The combination of Haggard’s political ties and personal combustion will likely not affect turnout locally or nationally, according to Larry Sabato, director of the Center for Politics at the University of Virginia. “People are not shocked anymore by hypocrisy.” Nor does Sabato see the religious right shrinking from the American political field. “Religion is a constant theme in American life. It’s always been a part of our politics. It always will be part of our politics.”

Randall Balmer, author of “Thy Kingdom Come: How the Religious Right Distorts the Faith and Threatens America: An Evangelical’s Lament,” disagrees. He sees the Haggard scandal spinning out into larger disaffection with the religion right, even, perhaps as soon as Tuesday, when he suspects that many disgruntled rank-and-file evangelicals will sit out this election. Balmer says that the disaffection stems from the cult of personality that often drives evangelicalism. “A congregation like New Life galvanizes around a charismatic individual, and their whole understanding of faith is filtered through the oracle of the preacher,” he says. “When something happens with him, then their confidence is shaken.”
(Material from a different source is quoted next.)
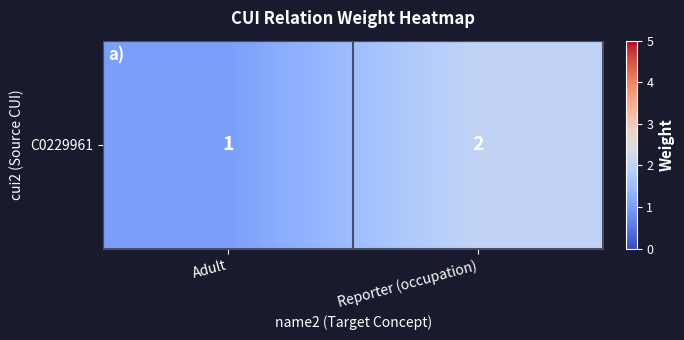

Which has a higher value, Adult or Reporter (occupation)?

Reporter (occupation)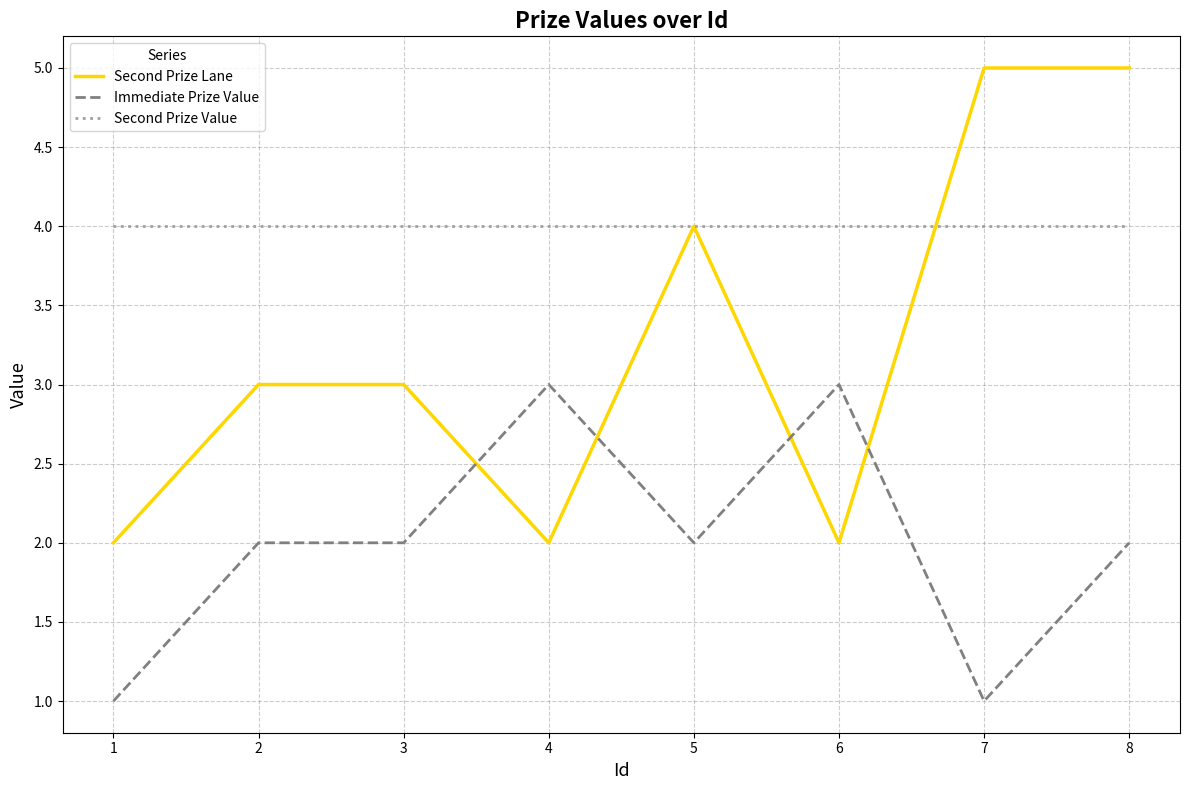

What is the minimum value shown in the chart?

1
Barry Lynn, executive director of Americans United for Separation of Church and State, thinks the Haggard scandal has the potential to be a watershed in the evangelical community in the long run. “The religious right has got to think more about focusing on its internal family and less on regulation of everyone elses life and family through the political system,” he says. “This event tends to focus your attention more on personal piety than political opportunism. I think over the next few years that is going to be a major debate within the evangelical community.”
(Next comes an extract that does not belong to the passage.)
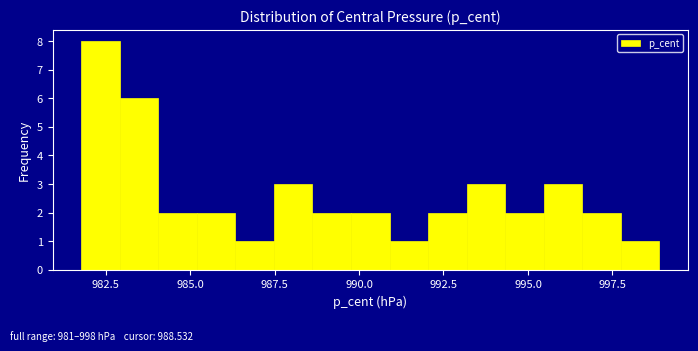

Around what value on the x-axis is the tallest bar? Give the approximate position of its centre, as read against the axis.

982.5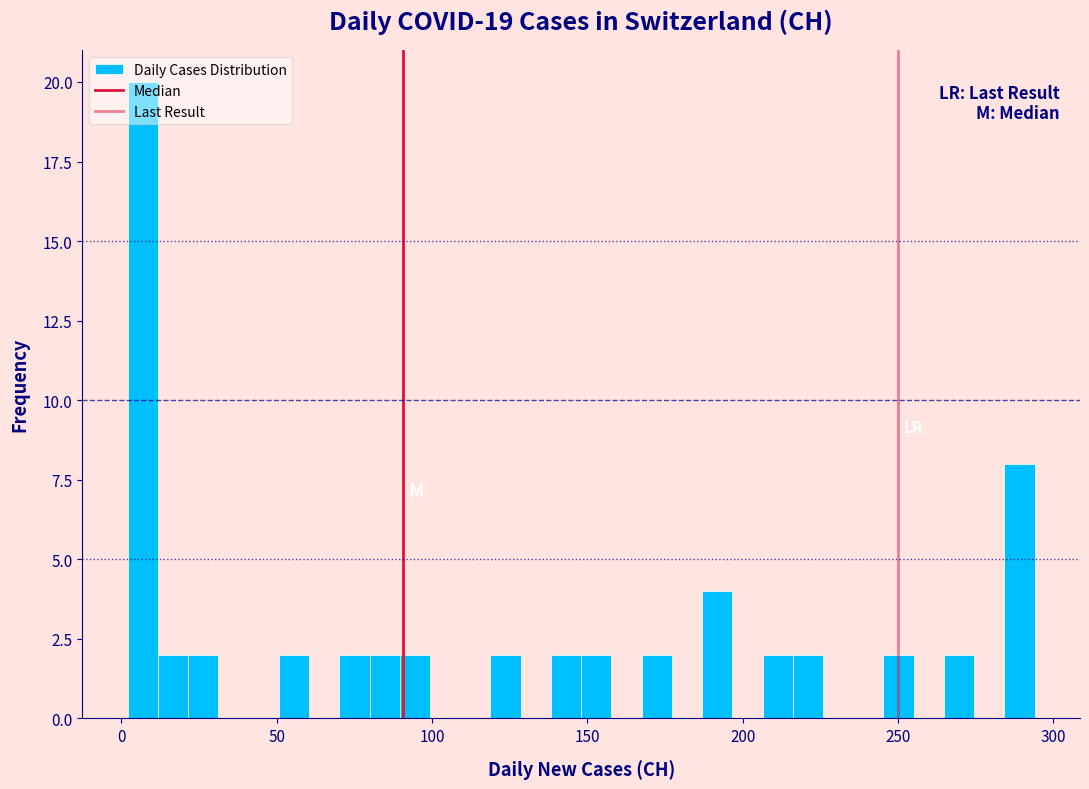

Around what value on the x-axis is the tallest bar? Give the approximate position of its centre, as read against the axis.

5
Meanwhile, Haggard’s flock will decide Tuesday whether to show up at the polls, and whether to treat the voting booth as a civic prayer closet. Its hard for anyone here to imagine a last-minute change of heart about the gay-marriage ban. Local evangelicals will likely follow the example of their disgraced pastor — a man who struggled to be everything he is not, a leader rejected like King Saul — who announced proudly from the pulpit recently that he votes “a straight ticket.”